*** Input data

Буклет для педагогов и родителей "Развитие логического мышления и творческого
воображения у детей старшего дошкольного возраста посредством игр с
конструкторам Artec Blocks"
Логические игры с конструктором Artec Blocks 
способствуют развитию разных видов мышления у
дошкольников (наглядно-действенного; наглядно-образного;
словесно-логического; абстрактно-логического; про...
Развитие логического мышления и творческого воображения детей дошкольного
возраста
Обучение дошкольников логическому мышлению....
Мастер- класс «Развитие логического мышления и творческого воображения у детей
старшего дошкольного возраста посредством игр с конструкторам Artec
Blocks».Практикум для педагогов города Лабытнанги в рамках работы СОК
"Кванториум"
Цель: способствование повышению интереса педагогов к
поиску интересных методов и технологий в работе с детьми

******

- _Work instruction_:
Please transcribe every entry above exactly as it appears.

- _Exercise result_:
Буклет для педагогов и родителей "Развитие логического мышления и творческого
воображения у детей старшего дошкольного возраста посредством игр с
конструкторам Artec Blocks"
Логические игры с конструктором Artec Blocks 
способствуют развитию разных видов мышления у
дошкольников (наглядно-действенного; наглядно-образного;
словесно-логического; абстрактно-логического; про...
Развитие логического мышления и творческого воображения детей дошкольного
возраста
Обучение дошкольников логическому мышлению....
Мастер- класс «Развитие логического мышления и творческого воображения у детей
старшего дошкольного возраста посредством игр с конструкторам Artec
Blocks».Практикум для педагогов города Лабытнанги в рамках работы СОК
"Кванториум"
Цель: способствование повышению интереса педагогов к
поиску интересных методов и технологий в работе с детьми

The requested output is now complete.